I am confused by the type conversion in python pandas
df = pd.DataFrame({'a':['1.23', '0.123']})
type(df['a'])
df['a'].astype(float)
Here df
is a pandas series and its contents are 2 strings, then I can apply astype(float)
on this pandas series, and it correctly convert all string into float. However
df['a'][1].astype(float)
gives me AttributeError: 'str' object has no attribute 'astype'. My question is: how can that be? I could convert the whole series from string to float but I couldn't convert the entry of this series from string to float?
Also, I load my raw data set
df['id'].astype(int)
it generates ValueError: invalid literal for int() with base 10: ''
This one seems to suggest that there is a blank in my df['id']

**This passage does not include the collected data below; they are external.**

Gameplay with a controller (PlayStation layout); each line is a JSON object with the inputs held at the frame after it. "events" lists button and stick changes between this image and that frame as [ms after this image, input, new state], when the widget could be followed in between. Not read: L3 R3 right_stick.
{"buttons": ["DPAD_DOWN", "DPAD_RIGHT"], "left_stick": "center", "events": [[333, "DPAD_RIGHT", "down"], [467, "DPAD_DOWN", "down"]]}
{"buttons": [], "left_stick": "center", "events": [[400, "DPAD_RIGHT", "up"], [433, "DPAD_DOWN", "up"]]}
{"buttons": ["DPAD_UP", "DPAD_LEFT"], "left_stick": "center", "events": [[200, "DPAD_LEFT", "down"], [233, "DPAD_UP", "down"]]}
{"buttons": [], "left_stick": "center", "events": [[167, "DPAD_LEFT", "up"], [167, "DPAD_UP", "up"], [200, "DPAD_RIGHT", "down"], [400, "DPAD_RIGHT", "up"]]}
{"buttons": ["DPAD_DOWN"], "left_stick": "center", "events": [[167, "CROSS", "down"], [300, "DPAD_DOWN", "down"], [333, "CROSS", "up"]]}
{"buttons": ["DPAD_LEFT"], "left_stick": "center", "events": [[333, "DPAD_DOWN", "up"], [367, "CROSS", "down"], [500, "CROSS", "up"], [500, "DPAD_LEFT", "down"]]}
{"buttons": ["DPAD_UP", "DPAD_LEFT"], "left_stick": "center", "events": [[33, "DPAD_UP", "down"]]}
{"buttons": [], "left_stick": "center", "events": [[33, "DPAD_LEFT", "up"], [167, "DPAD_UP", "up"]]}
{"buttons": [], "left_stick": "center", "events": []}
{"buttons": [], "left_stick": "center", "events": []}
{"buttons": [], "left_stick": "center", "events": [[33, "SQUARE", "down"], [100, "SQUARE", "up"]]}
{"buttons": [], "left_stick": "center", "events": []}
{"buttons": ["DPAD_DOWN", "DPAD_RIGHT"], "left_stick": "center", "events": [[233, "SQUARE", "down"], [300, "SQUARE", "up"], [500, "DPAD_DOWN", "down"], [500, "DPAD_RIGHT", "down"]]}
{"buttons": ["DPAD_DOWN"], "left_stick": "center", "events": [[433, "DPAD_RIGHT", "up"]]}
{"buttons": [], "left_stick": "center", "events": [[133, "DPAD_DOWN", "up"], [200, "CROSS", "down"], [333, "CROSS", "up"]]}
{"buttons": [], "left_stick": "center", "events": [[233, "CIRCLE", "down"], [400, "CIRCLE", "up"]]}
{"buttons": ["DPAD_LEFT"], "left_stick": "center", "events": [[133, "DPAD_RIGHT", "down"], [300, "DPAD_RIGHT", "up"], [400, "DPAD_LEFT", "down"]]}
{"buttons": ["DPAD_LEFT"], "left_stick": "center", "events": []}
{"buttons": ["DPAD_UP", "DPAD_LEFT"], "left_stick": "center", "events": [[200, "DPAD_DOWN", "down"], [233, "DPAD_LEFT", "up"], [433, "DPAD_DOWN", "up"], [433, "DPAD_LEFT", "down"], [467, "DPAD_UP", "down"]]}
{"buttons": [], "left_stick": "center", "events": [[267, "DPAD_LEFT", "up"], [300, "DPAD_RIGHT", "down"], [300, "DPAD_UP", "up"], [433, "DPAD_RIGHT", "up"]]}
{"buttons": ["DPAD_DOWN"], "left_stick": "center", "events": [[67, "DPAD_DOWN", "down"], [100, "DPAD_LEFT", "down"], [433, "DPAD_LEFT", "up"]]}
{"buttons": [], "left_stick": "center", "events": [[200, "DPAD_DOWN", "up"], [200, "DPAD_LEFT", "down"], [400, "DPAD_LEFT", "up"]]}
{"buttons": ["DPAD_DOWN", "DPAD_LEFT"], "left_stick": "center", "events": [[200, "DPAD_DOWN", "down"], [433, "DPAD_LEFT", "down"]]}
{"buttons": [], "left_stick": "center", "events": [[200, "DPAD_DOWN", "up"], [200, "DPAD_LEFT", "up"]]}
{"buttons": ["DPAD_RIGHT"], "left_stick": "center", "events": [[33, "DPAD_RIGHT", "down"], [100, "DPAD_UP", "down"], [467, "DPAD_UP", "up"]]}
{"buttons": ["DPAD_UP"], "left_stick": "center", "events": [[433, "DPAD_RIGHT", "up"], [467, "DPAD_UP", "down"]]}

. So I check whether it is true by typing
'' in df['id']
it says false. So I am very confused.
The Python "AttributeError: 'str' object has no attribute" occurs when we try to access an attribute that doesn't exist on string objects. To solve the error, make sure the value is of the expected type before accessing the attribute. Here is an example of how the error occurs.
This error belongs to the AttributeError type. We encounter this error when trying to access an object’s unavailable attribute. For example, the NumPy arrays in Python have an attribute called size that returns the size of the array.
Attributes are functions or properties associated with an object of a class. Everything in Python is an object, and all these objects have a class with some attributes. We can access such properties using the . operator. This tutorial will discuss the object has no attribute python error in Python. This error belongs to the AttributeError type.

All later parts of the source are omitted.